Azure Networking

• Overview
• Virtual Networks (VNet)
  • Subnets
  • Network Security Groups (NSG)
  • User Defined Routes (UDR)
  • VNet Peering
• Load Balancer
• Application Gateway
• VPN Gateway
• Azure Firewall

User Defined Routes (UDR)

User Defined Routes (UDR) allow you to control the routing of network traffic within your Azure Virtual Network (VNet) and to or from your VNet. By default, Azure provides system routes that handle basic connectivity. UDRs override these system routes when specific routing conditions are met.

Why Use UDRs?

UDRs are essential for scenarios such as:

• Forcing Network Virtual Appliances (NVAs): Directing all traffic through a firewall, intrusion detection system (IDS), or other NVAs for inspection and control.
• Internet Traffic Control: Routing internet-bound traffic through a central point for security or monitoring.
• On-Premises Connectivity: Routing traffic to an on-premises network via a VPN gateway or ExpressRoute.
• Custom Routing Logic: Implementing specific routing policies not covered by Azure's default routes.

Key Concepts

Route Table

A route table is a collection of routes that you create. A route table is associated with a subnet. Each subnet can be associated with at most one route table. A route table can be associated with multiple subnets.

Routes

Each route in a route table consists of the following components:

• Address Prefix: The destination IP address range in CIDR notation.
• Next Hop Type: Specifies where to send the traffic. Common types include:
  • VirtualAppliance: Traffic is sent to a Network Virtual Appliance (NVA).
  • VirtualNetworkGateway: Traffic is sent to a VPN gateway or ExpressRoute gateway.
  • Internet: Traffic is sent directly to the internet.
  • None: Traffic is dropped.
  • VnetLocal: Traffic is routed to other subnets within the same VNet.
• Next Hop IP Address: The IP address of the next hop if the Next Hop Type is VirtualAppliance.

Route Table Configuration

You can create and manage route tables and their associated routes using the Azure portal, Azure PowerShell, Azure CLI, or ARM templates.
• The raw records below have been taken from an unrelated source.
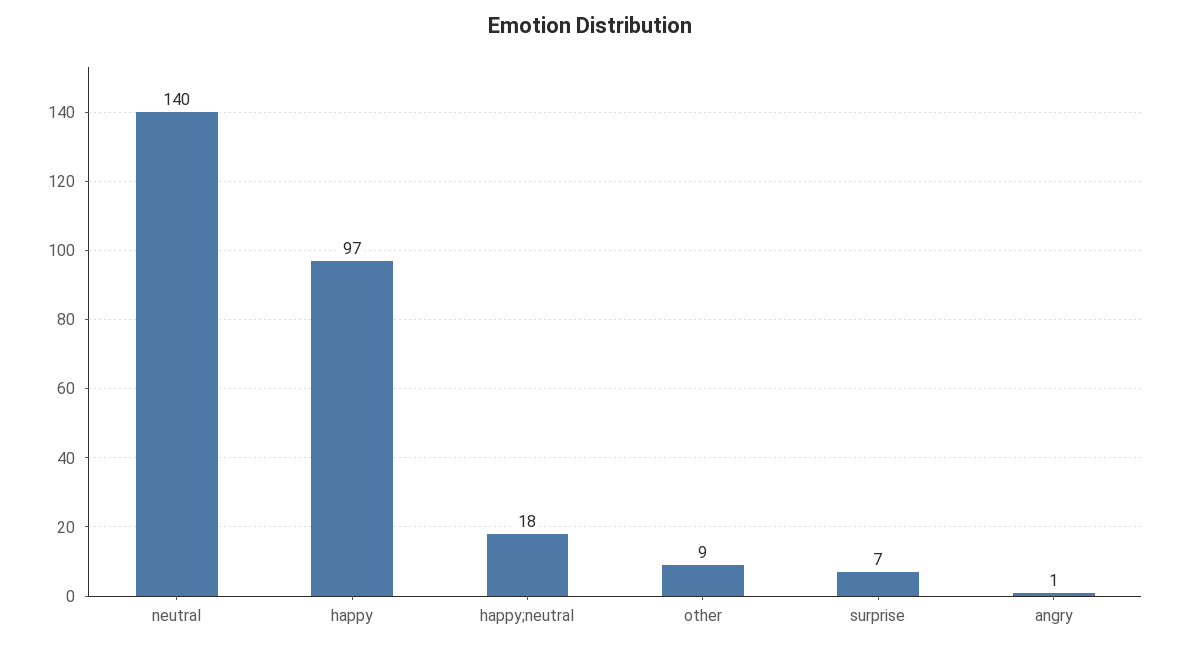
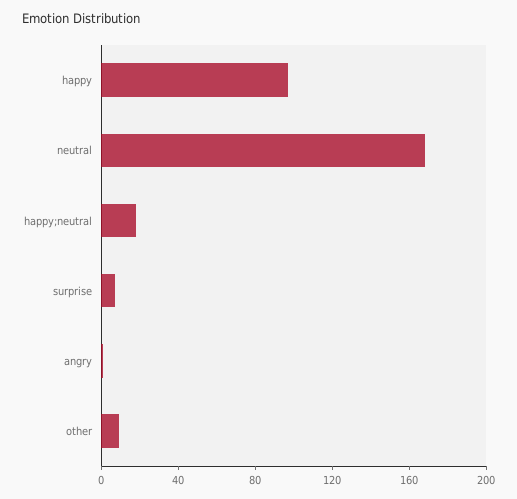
  {
-   "neutral": 140,
+   "neutral": 170,
    "happy": 97,
    "happy;neutral": 18,
    "other": 9,
    "surprise": 7,
    "angry": 1
  }

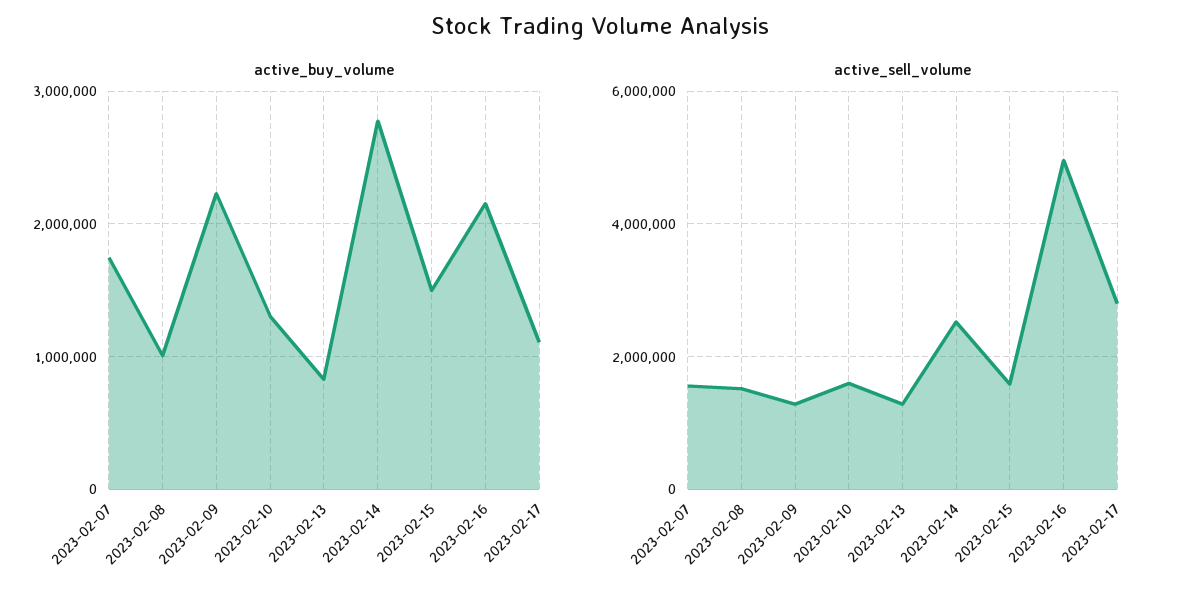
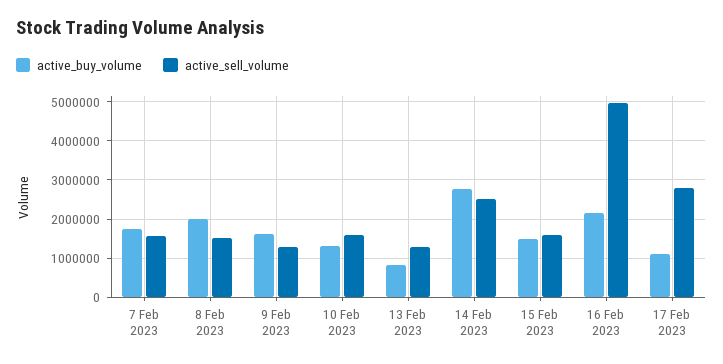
  {
    "active_buy_volume": {
      "2023-02-07": 1700000,
-     "2023-02-08": 1000000,
+     "2023-02-08": 2000000,
-     "2023-02-09": 2200000,
+     "2023-02-09": 1600000,
      "2023-02-10": 1300000,
      "2023-02-13": 800000,
      "2023-02-14": 2800000,
      "2023-02-15": 1500000,
      "2023-02-16": 2200000,
      "2023-02-17": 1100000
    },
    "active_sell_volume": {
      "2023-02-07": 1600000,
      "2023-02-08": 1600000,
      "2023-02-09": 1200000,
      "2023-02-10": 1600000,
      "2023-02-13": 1200000,
      "2023-02-14": 2600000,
      "2023-02-15": 1600000,
      "2023-02-16": 5000000,
      "2023-02-17": 2800000
    }
  }

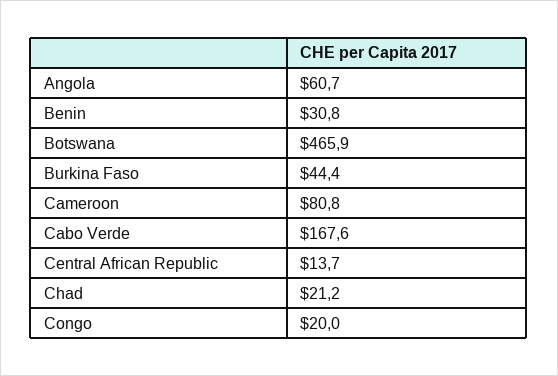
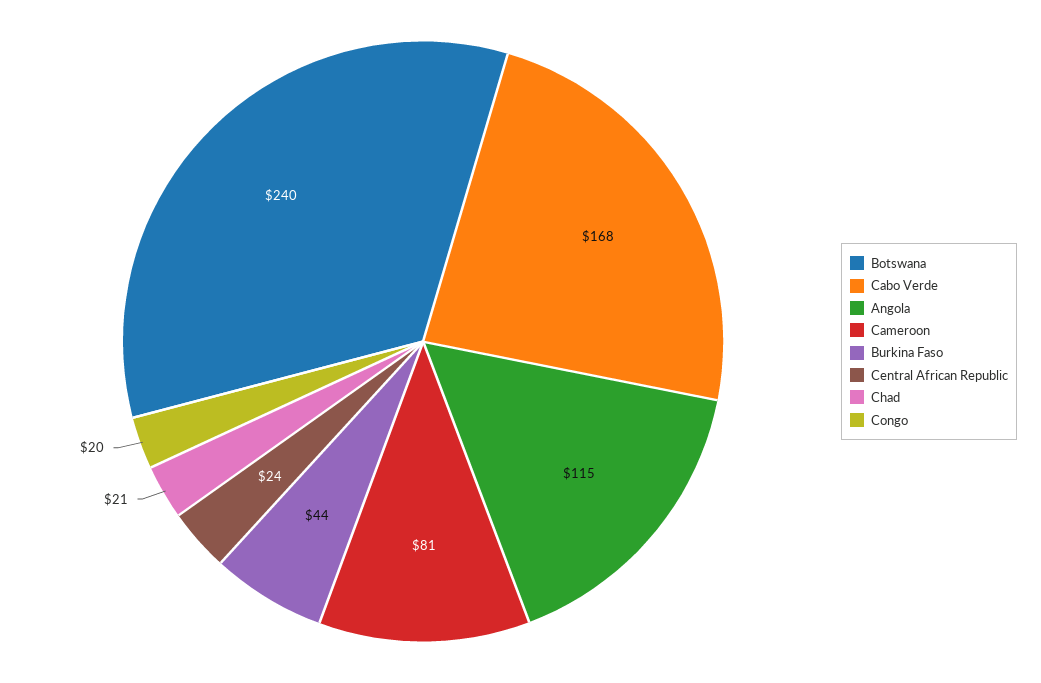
  {
-   "Angola": 60.7,
+   "Angola": 115,
-   "Benin": 30.8,
-   "Botswana": 465.9,
+   "Botswana": 240,
    "Burkina Faso": 44.4,
    "Cameroon": 80.8,
    "Cabo Verde": 167.6,
-   "Central African Republic": 13.7,
+   "Central African Republic": 24,
    "Chad": 21.2,
    "Congo": 20
  }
Creating a Route Table (Azure Portal Example)

1. Navigate to the Azure portal.
2. Search for and select "Route tables".
3. Click "+ Create".
4. Fill in the required details: Subscription, Resource group, Region, Name, and Propagation of gateway routes.
5. Click "Review + create" and then "Create".

Adding a Route

1. Navigate to your created route table.
2. Under "Settings", click "Routes".
3. Click "+ Add".
4. Enter a "Route name", "Address prefix", "Next hop type", and if applicable, "Next hop address".
5. Click "Add".

Associating a Route Table with a Subnet

1. Navigate to the Virtual Network containing the subnet.
2. Under "Settings", click "Subnets".
3. Click on the subnet you want to configure.
4. Under "Route table", select the route table you created.
5. Click "Save".

Route Table Propagation

When you create a route table, you can choose whether to propagate routes from:

• Virtual network gateway: Routes learned from your on-premises network via VPN or ExpressRoute.
• Virtual Network Service Endpoints: Routes associated with service endpoints.

These propagated routes are automatically added to the route table. You can also add static routes manually.

Route Hierarchy and Order of Operations

Azure follows a specific order when determining how to route traffic:

1. User Defined Routes (UDRs) in the route table associated with the subnet.
2. System Routes applied to the VNet.
3. Virtual Network Gateway Routes (if applicable and propagated).

If multiple routes match a destination IP address, the route with the most specific prefix (longest prefix match) is chosen.

Example Scenario: Forcing Internet Traffic Through an NVA Firewall

To force all internet-bound traffic from a subnet through an NVA firewall, you would:

1. Deploy an NVA firewall in your VNet.
2. Create a route table.
3. Add a route to the route table with an "Address prefix" of 0.0.0.0/0 (representing all internet traffic).
4. Set the "Next hop type" to VirtualAppliance and the "Next hop IP address" to the private IP address of your NVA firewall.
5. Associate this route table with the subnet(s) whose traffic you want to direct through the firewall.

Troubleshooting UDRs

If you encounter connectivity issues:

• Verify Route Table Associations: Ensure the correct route table is associated with the affected subnet.
• Check Route Specificity: Confirm that the most specific route is being applied as expected. Use tools like Effective Routes in the Azure portal for a VM.
• Inspect NVA Configuration: If using an NVA, verify its internal routing, firewall rules, and IP address.
• Review System Routes: Understand how system routes might interact with your UDRs.

User Defined Routes are a powerful tool for customizing network traffic flow in Azure. By understanding their configuration and behavior, you can implement robust and secure network architectures.